_Task instructions_: Please identify every line in the listing below that contains the word "have", and copy each of those lines.

(Rendered chart images)
= = = = = = =
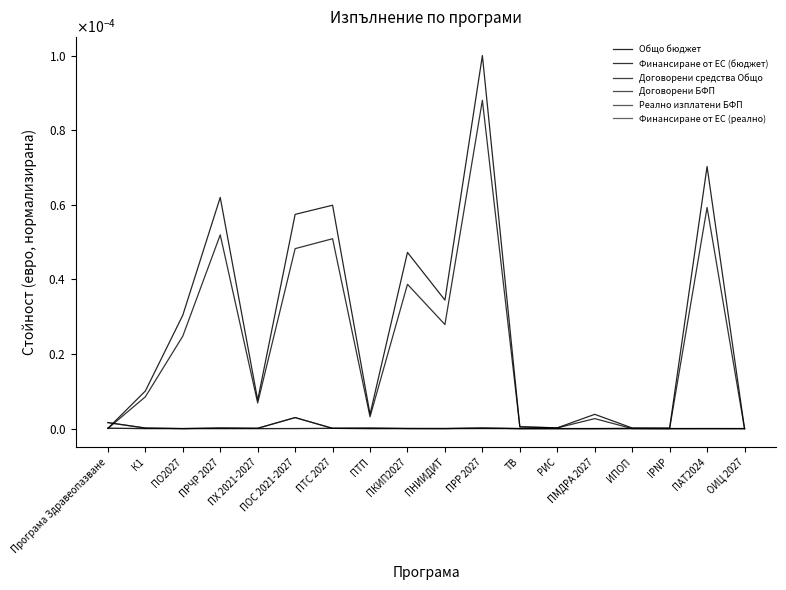

How many interior local peaks does the Общо бюджет series have?

6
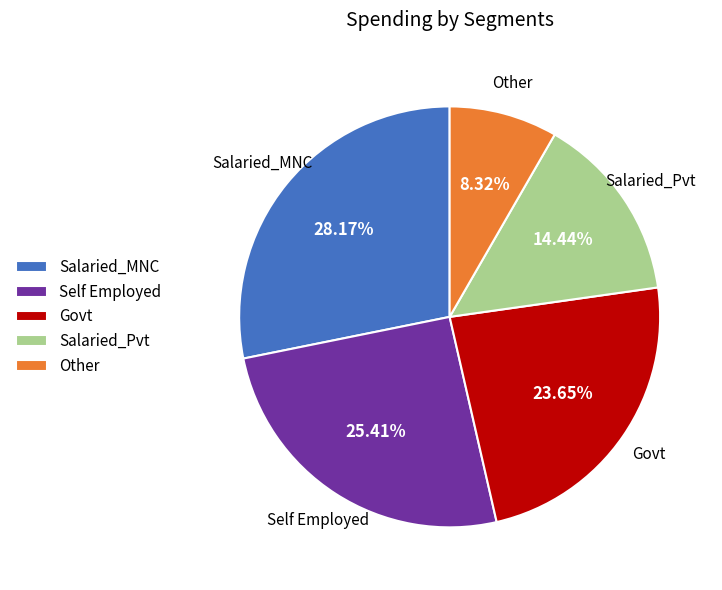

How many segments does this pie chart have?

5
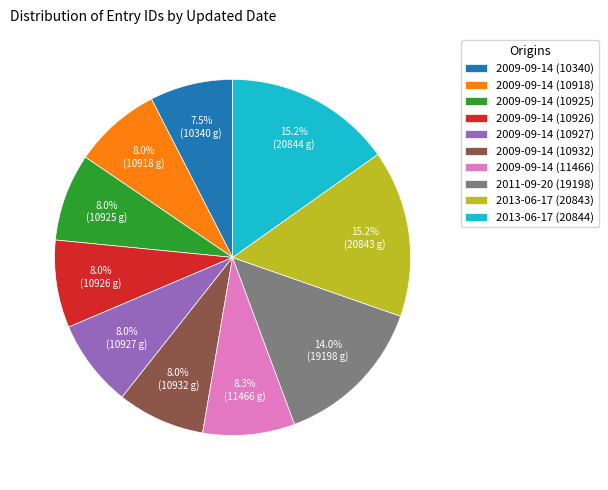

Count the number of slices in the pie.

10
= = = = = = =
_Reply to the exercise_:
How many interior local peaks does the Общо бюджет series have?
How many segments does this pie chart have?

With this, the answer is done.